How important an issue is America’s missile-defense shield to Eastern Europeans? According to this frustrated op-ed from Romania’s Ziarul newspaper, given the increasingly shrill nuclear threats coming from Moscow, Romania must demand more from Washington to assure its own security – just as Poland and others already have.
“The government of Romania had absolutely no reaction when ‘Putin’s Mace,’ General Yuri Baluyevsky, struck us with a nuclear slap right in the forehead … which proves that the chair under Defense Minister Melescanu’s ass is more important to him than the American anti-missile shield …”
By Igor Drag, Translated By Marcel Iliescu. January 23, 2008
Romania – Ziarul – Original Article (Romanian)Two days ago, Russia, in the voice of General Yuri Baluyevsky, the chief of the Russian General Staff who is also known as “Putin’s mace,” threatened NATO in general, and the Czech Republic, Poland, and Bulgaria in particular, with nuclear bombing. Not even 24 hours had passed before NATO responded: A group of former high-ranking American [and European] military officials argues that a preemptive attack with nuclear weapons represents an “indispensable” tool for NATO . So what have some others who have had their “ears pulled” by Putin done?

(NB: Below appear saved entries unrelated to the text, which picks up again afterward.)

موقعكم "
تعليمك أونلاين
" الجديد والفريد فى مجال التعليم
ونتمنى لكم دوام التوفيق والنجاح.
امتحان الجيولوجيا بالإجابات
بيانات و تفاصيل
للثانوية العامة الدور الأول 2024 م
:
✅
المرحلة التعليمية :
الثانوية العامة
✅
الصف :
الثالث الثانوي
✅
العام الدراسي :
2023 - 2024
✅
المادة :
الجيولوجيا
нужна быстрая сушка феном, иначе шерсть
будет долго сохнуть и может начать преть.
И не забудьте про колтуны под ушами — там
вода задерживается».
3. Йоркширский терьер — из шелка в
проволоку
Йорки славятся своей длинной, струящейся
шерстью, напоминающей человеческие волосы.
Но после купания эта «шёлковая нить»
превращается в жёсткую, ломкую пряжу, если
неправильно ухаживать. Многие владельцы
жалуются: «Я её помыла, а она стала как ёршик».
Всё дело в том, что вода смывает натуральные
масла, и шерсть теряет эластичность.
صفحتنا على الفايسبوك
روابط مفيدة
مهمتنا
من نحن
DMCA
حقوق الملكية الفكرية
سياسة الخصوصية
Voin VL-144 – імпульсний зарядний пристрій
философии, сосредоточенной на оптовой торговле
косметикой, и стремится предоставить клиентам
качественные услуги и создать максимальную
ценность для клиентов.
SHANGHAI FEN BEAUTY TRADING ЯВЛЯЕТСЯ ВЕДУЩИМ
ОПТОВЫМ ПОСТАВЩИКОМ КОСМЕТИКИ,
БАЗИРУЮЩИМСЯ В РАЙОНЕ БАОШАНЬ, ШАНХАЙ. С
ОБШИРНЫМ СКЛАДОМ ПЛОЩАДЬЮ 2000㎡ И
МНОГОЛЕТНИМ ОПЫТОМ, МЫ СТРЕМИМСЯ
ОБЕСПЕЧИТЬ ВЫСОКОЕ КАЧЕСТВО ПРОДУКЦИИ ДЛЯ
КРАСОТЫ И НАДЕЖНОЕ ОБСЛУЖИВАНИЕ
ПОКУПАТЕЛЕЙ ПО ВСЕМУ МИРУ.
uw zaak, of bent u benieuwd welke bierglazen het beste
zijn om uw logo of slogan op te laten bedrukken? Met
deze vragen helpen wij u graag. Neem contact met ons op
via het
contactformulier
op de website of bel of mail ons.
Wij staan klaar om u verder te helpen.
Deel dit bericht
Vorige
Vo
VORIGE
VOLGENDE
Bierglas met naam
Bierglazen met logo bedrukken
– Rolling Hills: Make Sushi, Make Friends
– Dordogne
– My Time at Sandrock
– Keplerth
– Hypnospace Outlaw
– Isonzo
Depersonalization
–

According to a statement yesterday by Polish Foreign Minister Radoslaw Sikorski, for example, in February Warsaw hopes to reach an agreement with the U.S. about the placement of missile interceptors on Polish territory as part of the American anti-missile shield. The shield, which in Washington’s view is meant to defend the United States and her European allies against problem states like Iran, has affected Polish relations with Russia, which regards the anti-missile system as a threat to its national security. So for its own security, Poland’s new center-right government wants closer ties with the United States, and has expressed its wish that in exchange for Warsaw’s cooperation, Washington boost Polish air defenses with medium- and short-range systems like the Patriot missile.[Polish Foreign Minister] Sikorski said during a radio program that an agreement could come at a meeting in Washington between Prime Minister Donald Tusk and U.S. President George W. Bush next month in Washington, rather than that between Secretary of State Condoleezza Rice and the Polish Foreign Minister on February 1. “I think the decision should be taken at the highest level, within the Bush-Tusk meeting,” Sikorski said.
And Polish Defense Minister Bogdan Klich recently declared that Poland won’t cooperate with the U.S. unless Washington helps Warsaw improve its air defenses. I have two motives for listing Poland’s policies. Firstly, they are actually doing something and, implicitly, action must be taken before there is anything to discuss. My second motive is that we, being in the same situation as Poland, do nothing, which is something should be discussed.